[Opening DOCUMENT SECTION section]

But there is a problem of scale.

One of the policemen estimates the number of rebel police at only around 4,000; half are based in Idlib and the rest are tasked with maintaining security in Damascus and elsewhere.

Some experts estimate the insurgents’ total fighting force at around 20,000.

Right now, the fighters and the public are learning about each other.

The fighters drive large SUVs and newer models of vehicles that are out of reach for most residents in Damascus, where they cost 10 times as much because of custom duties and bribes.

The fighters carry Turkish lira, long forbidden in government-held areas, rather than the plunging Syrian pound.

Most of the bearded fighters hail from conservative, provincial areas.

A street vendor flashes a victory sign in the Bab Touma neighborhood in the Old City of Damascus (Leo Correa/AP)

Many are hardline Islamists.

The main insurgent force, Hayat Tahrir al-Sham, has renounced its al-Qaida past, and its leaders are working to reassure Syria’s religious and ethnic communities that the future will be pluralist and tolerant.

But many Syrians remain suspicious.

Some fighters sport ribbons with Islamist slogans on their uniforms. and not all of them belong to HTS, the most organised group.

“The people we see on the streets, they don’t represent us,” said Hani Zia, a Damascus resident from the southern city of Daraa, where the 2011 anti-Assad uprising began.

He was concerned by reports of attacks on minorities and revenge killings.

“We should be fearful,” he said, adding that he worries some insurgents feel superior to other Syrians because of their years of fighting.

“With all due respect to those who sacrificed, we all sacrificed.”

[Closing DOCUMENT SECTION section]
[Opening INPUT DATA section]

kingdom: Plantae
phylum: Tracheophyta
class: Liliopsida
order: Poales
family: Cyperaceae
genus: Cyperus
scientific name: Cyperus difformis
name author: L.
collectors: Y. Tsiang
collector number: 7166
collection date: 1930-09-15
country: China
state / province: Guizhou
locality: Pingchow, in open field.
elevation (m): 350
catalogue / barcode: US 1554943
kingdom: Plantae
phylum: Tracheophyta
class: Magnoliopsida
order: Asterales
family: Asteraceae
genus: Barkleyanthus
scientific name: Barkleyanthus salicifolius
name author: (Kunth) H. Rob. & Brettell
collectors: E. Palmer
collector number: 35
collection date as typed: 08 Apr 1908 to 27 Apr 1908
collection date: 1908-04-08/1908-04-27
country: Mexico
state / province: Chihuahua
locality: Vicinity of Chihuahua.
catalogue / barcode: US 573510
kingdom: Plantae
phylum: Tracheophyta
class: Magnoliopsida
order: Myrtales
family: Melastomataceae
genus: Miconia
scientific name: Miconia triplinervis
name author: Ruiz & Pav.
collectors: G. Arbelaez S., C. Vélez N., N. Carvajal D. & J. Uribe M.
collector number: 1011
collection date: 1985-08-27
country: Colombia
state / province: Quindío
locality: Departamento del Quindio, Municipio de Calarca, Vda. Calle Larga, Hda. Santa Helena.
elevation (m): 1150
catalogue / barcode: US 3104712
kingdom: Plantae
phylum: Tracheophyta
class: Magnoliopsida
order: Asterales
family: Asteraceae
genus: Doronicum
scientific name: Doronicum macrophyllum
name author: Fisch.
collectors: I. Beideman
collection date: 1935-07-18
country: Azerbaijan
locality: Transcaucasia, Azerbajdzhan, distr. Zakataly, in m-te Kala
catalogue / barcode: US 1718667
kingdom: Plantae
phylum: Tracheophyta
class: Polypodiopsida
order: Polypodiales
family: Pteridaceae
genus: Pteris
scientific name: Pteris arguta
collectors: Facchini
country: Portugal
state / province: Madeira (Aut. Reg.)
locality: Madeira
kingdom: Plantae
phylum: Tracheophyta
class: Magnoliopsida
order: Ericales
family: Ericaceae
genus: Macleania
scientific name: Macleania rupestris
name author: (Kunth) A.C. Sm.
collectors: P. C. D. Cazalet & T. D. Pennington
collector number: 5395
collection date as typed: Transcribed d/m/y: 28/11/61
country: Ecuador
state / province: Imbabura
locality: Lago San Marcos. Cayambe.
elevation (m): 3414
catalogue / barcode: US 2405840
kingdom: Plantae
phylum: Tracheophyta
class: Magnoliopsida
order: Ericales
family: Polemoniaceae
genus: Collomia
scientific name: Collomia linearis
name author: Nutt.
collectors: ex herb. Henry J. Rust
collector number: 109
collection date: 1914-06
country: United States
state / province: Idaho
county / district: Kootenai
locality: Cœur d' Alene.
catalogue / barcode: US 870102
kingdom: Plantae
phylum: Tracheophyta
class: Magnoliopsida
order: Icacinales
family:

[Closing INPUT DATA section]

TASK PROMPT —
Continue the report on rebel fighters in Damascus, starting after its final sentence. The listing has no connection to the report on rebel fighters in Damascus.

OUTPUT FOR THIS TASK —
Still, fear is not prevalent in Damascus, where many insist they will no longer let themselves be oppressed.

Some restaurants have resumed openly serving alcohol, others more discretely to test the mood.

At a cafe in the Old City’s Christian quarter, men were drinking beer when a fighter patrol passed by.

The men turned to each other, uncertain, but the fighters did nothing.

When a man waving a gun harassed a liquor store elsewhere in the Old City, the rebel police arrested him, one policeman said.

Salem Hajjo, a theatre teacher who participated in the 2011 protests, said he does not agree with the rebels’ Islamist views, but is impressed at their experience in running their own affairs.

And he expects to have a voice in the new Syria.

“We have never been this at ease,” he said.

“The fear is gone. The rest is up to us.”

A man holds two ropes tied in the shape of nooses, found in the infamous Saydnaya military prison (Hussein Malla/AP)

On the night after Mr Assad’s fall, gunmen roamed the streets, celebrating victory with deafening gunfire.

Some security agency buildings were torched.

People ransacked the airport’s duty free, smashing all the bottles of alcohol.

The rebels blamed some of this on fleeing government loyalists.

The public stayed indoors, peeking out at the newcomers and shops shut down.

Hayat Tahrir al-Sham moved to impose order, ordering a night-time curfew for three days.

It banned celebratory gunfire and moved fighters to protect properties.

After a day, people began to emerge.

For tens of thousands, their first destination was the prisons, particularly Saydnaya on the capital’s outskirts, to search for loved ones who disappeared years ago.

People stand next to a illuminated Christmas tree decorated with the ‘revolutionary’ Syrian flag in the city of Aleppo (Khalil Hamra/AP)

During celebrations in the street, gunmen invited children to hop up on their armoured vehicles.

Insurgents posed for photos with women, some with their hair uncovered.

Pro-revolution songs blared from cars.

Suddenly shops and walls everywhere are plastered with revolutionary flags and posters of activists killed by Mr Assad’s state.

TV stations did not miss a beat, flipping from praising Assad to playing revolutionary songs.

State media aired the flurry of declarations issued by the new insurgent-led transitional government.

The new administration called on people to go back to work and urged Syrian refugees around the world to return to help rebuild.

It announced plans to rehabilitate and vet the security forces to prevent the return of “those with blood on their hands”.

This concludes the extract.